── LISTED RECORDS

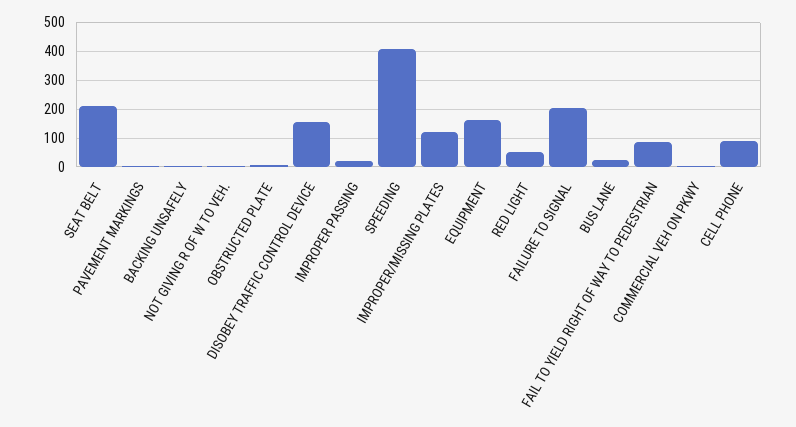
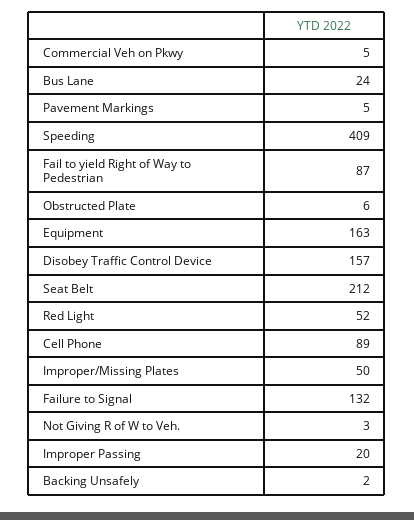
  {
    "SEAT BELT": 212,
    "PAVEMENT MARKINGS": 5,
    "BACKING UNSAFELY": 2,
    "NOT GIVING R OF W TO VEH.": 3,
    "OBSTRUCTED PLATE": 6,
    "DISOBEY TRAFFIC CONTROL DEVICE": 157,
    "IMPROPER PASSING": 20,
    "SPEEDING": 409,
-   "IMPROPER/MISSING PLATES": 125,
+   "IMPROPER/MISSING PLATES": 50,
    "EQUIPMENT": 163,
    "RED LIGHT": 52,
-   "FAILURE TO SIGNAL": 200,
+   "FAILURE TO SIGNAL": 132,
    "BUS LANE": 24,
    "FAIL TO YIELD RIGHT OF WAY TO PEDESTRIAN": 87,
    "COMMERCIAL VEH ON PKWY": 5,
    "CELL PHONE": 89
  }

────
── LISTED RECORDS

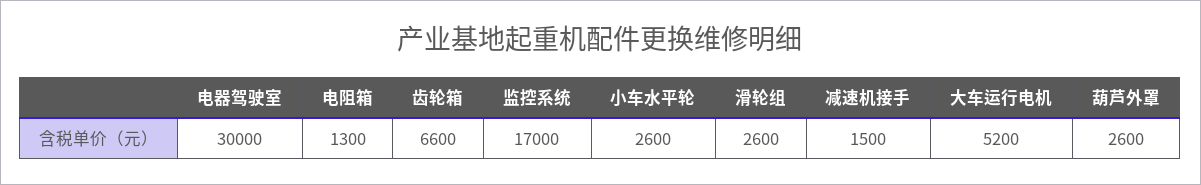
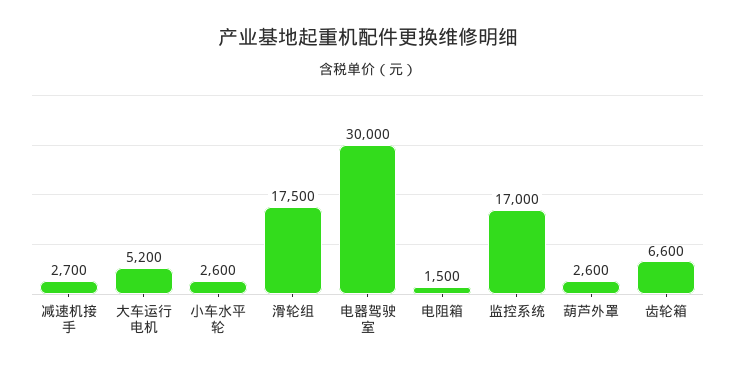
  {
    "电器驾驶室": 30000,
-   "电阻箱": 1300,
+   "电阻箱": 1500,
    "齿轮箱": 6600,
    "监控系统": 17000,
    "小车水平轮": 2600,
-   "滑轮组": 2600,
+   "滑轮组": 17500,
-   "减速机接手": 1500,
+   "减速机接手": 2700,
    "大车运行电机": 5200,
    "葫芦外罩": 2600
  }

────

ASSIGNED TASK – Respond with nothing but the number of lines in the data above that include the word "PLATES".

SOLUTION FOR THIS TASK – 2